Effect of wheat germ agglutinin density on cellular uptake and toxicity of wheat germ agglutinin conjugated PEG–PLA nanoparticles in Calu-3 cells

Abstract

Wheat germ agglutinin (WGA) modified PEG–PLA nanoparticles (WGA–NP) have demonstrated its potential for enhancing delivery of peptides into brain following intranasal administration. However, the effect of ligand density is less well known. WGA density may affect nanoparticles uptake in nasal epithelial cells through ligand-receptor interactions, and the damage to nasal tissue since WGA showed cytotoxicity to cells in a dose-dependent manner.

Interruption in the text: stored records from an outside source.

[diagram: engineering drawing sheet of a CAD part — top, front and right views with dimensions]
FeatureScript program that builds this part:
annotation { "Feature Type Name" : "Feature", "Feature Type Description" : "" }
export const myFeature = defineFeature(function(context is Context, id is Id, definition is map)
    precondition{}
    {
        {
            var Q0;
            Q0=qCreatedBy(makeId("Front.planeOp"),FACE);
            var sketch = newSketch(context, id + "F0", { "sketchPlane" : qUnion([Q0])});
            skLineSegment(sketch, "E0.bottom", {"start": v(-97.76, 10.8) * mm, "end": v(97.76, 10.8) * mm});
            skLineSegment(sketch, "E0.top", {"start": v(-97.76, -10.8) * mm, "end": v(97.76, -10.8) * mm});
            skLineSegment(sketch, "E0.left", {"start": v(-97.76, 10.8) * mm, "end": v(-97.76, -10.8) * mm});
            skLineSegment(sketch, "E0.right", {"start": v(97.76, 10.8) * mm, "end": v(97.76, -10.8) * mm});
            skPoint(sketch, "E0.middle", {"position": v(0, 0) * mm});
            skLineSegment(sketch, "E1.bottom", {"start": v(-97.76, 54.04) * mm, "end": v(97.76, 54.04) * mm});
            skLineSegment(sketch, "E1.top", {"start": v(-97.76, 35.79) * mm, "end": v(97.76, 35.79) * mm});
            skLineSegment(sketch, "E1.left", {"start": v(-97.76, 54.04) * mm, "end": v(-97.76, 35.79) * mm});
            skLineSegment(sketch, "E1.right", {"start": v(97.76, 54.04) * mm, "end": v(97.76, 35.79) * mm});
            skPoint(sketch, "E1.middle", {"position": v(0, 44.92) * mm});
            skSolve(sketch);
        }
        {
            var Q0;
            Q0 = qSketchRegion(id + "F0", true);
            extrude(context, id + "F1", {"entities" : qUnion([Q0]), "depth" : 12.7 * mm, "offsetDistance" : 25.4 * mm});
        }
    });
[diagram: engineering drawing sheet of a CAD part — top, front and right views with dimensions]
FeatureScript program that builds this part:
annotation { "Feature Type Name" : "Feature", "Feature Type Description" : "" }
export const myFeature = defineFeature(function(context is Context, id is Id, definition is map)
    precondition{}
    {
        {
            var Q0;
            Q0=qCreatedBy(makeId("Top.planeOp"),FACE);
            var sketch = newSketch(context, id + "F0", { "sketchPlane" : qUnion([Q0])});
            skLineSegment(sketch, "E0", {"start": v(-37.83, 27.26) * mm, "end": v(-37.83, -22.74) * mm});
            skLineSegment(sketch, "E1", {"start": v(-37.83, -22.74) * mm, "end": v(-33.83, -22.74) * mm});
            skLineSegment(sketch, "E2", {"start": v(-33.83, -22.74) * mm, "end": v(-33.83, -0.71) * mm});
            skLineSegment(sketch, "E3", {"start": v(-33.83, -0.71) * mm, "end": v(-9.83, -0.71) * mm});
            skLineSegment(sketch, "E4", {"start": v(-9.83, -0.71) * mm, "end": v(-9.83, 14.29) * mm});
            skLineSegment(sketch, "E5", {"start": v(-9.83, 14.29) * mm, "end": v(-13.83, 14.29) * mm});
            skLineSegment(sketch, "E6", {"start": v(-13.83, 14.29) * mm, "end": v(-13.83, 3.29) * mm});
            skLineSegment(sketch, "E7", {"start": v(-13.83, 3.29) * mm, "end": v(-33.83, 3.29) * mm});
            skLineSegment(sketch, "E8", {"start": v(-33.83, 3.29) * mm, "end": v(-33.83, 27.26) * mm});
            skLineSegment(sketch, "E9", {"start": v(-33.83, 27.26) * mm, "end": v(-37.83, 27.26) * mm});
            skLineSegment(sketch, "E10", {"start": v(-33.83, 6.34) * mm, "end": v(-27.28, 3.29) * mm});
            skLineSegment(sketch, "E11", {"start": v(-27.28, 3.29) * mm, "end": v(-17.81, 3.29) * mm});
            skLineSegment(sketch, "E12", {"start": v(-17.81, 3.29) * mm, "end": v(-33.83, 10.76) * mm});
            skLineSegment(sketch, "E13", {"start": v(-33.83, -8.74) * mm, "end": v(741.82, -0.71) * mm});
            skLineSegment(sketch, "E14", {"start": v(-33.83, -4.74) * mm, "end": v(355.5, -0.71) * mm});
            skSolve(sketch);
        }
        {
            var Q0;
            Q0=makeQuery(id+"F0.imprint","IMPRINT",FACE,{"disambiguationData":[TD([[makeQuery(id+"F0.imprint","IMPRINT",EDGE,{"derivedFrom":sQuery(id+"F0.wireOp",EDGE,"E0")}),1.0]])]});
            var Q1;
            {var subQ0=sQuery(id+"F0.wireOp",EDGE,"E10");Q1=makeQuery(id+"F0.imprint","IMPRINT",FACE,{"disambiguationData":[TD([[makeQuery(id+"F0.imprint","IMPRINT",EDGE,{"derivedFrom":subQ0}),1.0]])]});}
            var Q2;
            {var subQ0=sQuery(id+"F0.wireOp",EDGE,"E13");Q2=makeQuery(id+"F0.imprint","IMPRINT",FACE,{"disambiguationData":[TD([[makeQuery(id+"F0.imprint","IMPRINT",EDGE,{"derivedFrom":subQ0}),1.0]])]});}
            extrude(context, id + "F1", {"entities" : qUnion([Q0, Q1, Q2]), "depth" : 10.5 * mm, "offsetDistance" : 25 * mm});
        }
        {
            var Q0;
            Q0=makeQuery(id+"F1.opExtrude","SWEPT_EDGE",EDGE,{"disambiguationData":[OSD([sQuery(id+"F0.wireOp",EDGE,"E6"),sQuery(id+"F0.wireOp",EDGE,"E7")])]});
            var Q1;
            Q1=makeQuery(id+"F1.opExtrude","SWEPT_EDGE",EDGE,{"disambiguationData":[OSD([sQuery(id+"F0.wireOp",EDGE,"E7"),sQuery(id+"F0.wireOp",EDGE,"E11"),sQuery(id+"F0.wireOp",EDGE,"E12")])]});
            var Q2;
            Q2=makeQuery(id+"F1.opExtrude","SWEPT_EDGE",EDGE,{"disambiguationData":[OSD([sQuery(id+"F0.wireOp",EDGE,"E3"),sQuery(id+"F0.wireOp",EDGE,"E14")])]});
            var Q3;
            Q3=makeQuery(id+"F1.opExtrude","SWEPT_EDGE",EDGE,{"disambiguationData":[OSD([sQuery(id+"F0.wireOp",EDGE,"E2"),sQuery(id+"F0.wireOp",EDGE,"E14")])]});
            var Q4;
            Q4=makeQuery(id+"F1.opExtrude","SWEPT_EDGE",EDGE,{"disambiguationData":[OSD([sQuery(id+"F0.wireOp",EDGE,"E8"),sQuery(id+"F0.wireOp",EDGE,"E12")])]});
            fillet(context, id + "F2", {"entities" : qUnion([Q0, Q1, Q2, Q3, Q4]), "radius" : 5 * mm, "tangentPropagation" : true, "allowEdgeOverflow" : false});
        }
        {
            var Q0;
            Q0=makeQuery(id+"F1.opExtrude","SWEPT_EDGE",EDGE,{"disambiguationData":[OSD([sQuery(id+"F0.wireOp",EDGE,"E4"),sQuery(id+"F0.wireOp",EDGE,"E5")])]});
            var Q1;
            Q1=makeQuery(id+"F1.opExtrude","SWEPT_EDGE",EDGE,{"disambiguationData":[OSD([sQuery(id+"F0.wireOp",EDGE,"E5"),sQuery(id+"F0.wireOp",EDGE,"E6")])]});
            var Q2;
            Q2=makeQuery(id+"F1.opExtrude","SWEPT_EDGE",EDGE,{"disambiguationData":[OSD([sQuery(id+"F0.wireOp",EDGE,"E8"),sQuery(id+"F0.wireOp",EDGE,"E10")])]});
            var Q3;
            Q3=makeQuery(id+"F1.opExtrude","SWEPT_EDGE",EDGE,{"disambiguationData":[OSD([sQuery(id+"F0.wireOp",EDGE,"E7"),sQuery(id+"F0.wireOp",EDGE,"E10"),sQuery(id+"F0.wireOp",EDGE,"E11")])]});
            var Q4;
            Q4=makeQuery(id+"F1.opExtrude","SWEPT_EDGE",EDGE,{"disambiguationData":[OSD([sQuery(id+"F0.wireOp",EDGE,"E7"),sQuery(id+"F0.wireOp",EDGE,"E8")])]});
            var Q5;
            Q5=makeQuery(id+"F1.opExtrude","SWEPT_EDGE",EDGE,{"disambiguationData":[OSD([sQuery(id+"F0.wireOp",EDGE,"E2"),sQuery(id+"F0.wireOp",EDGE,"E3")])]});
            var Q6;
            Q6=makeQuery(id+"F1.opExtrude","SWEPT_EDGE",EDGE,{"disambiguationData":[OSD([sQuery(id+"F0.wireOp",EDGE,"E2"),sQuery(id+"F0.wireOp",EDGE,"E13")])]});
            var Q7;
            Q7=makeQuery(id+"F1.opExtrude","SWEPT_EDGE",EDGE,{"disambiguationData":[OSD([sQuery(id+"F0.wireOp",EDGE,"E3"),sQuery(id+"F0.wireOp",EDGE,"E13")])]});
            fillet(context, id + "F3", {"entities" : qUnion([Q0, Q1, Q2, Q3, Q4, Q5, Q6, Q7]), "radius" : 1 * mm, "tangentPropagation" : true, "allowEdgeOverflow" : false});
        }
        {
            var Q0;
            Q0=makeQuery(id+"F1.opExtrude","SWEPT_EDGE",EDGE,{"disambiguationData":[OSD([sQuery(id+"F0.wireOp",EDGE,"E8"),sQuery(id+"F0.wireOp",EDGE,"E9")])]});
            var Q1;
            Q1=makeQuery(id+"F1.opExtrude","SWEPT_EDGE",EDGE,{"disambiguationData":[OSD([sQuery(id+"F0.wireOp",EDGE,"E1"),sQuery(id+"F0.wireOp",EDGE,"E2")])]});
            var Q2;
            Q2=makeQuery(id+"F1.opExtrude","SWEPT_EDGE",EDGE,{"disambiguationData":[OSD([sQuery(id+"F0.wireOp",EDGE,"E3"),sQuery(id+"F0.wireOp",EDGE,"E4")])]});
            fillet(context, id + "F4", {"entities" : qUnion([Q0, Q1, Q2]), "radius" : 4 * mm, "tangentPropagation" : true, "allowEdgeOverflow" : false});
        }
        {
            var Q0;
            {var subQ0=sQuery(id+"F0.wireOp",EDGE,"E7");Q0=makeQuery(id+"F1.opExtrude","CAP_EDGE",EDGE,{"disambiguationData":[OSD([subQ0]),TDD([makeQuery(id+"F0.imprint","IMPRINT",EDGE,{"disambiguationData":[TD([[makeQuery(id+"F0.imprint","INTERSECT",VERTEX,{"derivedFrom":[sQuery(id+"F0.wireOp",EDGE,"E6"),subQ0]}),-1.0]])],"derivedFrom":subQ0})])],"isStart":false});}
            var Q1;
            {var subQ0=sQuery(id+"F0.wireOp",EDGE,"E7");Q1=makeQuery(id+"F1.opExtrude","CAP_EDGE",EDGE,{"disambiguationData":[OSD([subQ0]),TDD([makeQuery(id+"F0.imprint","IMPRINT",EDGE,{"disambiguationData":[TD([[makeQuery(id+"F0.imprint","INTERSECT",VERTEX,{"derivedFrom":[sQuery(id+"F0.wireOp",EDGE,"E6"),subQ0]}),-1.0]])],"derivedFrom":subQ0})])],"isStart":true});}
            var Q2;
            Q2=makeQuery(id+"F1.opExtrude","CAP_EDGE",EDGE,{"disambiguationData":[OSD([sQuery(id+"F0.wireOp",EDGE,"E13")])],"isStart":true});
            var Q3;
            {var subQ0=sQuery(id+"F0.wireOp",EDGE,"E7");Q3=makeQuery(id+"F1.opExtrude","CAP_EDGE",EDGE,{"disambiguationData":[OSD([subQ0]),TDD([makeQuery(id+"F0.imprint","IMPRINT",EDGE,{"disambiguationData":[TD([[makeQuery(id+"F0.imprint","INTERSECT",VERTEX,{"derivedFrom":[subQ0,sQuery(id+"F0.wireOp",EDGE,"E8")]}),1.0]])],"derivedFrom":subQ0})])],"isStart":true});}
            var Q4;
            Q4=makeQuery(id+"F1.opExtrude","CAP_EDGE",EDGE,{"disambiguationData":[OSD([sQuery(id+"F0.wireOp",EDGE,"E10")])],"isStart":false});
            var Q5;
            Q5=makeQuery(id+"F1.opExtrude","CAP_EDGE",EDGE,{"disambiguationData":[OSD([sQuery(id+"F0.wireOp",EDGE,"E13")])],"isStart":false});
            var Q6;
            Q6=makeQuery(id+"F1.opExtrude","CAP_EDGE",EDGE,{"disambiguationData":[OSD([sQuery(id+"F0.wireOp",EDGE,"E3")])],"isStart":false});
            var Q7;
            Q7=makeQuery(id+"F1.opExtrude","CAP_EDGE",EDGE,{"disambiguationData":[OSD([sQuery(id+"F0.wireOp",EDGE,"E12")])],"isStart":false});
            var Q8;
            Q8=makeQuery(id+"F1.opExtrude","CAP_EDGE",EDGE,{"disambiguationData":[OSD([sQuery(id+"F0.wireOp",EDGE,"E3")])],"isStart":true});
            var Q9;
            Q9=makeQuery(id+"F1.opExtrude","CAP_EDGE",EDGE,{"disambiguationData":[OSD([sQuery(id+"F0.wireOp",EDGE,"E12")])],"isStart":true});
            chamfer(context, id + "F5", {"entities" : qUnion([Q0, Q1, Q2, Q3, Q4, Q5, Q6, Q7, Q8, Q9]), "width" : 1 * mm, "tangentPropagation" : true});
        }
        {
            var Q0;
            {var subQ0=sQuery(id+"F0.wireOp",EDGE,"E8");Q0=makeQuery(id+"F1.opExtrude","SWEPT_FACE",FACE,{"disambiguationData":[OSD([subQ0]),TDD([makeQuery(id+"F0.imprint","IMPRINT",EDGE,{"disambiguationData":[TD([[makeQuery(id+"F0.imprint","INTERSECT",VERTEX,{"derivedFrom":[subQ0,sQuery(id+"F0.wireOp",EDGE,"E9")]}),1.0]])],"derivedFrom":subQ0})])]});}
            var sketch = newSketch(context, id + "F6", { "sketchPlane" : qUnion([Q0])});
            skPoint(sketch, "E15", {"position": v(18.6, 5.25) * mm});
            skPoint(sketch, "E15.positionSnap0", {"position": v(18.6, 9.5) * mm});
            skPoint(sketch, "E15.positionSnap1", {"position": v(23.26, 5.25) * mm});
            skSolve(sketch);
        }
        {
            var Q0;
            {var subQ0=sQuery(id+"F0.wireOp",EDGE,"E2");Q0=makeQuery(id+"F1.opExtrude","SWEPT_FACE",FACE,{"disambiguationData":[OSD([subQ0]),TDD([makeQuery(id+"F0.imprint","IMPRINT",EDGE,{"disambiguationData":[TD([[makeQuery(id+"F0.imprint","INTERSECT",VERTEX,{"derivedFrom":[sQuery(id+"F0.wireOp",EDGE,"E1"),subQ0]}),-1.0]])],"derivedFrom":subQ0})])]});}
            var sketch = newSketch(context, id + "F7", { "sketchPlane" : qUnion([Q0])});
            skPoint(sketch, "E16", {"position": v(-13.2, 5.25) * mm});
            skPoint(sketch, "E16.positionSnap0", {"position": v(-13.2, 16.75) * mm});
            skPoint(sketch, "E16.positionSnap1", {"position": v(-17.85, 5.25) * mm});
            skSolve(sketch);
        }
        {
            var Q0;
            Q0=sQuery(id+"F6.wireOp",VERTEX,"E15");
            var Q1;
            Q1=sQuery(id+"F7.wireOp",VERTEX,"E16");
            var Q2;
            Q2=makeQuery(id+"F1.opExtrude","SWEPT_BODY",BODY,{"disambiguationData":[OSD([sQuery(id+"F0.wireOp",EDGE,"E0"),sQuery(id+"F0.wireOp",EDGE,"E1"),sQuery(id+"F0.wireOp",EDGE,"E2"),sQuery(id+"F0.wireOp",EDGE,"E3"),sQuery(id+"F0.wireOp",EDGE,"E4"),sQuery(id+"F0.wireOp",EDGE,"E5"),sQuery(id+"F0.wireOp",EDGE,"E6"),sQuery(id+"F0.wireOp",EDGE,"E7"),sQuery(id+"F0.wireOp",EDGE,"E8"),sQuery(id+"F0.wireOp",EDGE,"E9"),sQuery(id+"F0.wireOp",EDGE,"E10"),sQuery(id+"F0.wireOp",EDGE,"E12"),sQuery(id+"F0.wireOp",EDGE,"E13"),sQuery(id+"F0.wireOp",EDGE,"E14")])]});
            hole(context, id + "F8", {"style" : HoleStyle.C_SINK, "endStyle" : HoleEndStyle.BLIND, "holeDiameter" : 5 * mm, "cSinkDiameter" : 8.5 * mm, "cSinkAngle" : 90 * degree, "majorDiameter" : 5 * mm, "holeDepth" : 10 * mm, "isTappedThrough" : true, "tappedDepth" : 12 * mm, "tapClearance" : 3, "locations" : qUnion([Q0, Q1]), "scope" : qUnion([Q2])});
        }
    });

In this study, the effect of WGA density on WGA–NP was studied with regard to both the uptake and toxicity in vitro, using Calu-3 cells, which express a number of N-acetylglucosamine on their cell surface. Nanoparticles containing different WGA ligand densities were prepared by controlling the molar ratio of thiolated WGA to maleimide–PEG–PLA (WGA/maleimide) and particles properties were examined. With the increase of WGA/maleimide ratio, the particle size, WGA density and the hemoagglutination increased, while the conjugation efficiency decreased. The in vitro study showed markedly enhanced endocytosis of WGA–NP compared to NP in Calu-3 cells and significant inhibition of uptake in the presence of chitin. Cytotoxicity of WGA–NP increased gradually with the increase of molar ratio of WGA to maleimide, nanoparticles concentration and incubation time. WGA–NP showed the highest efficiency of uptake and a mild cytotoxicity when the molar ratio of WGA to maleimide was 1:10. These results suggest that WGA density plays an important role in both cellular uptake and toxicity of WGA–NP via a receptor-mediated mechanism. Therefore, to achieve a more rational approach of drug delivery system design, the surface density of the targeting moiety on the nanoparticles surface should be considered.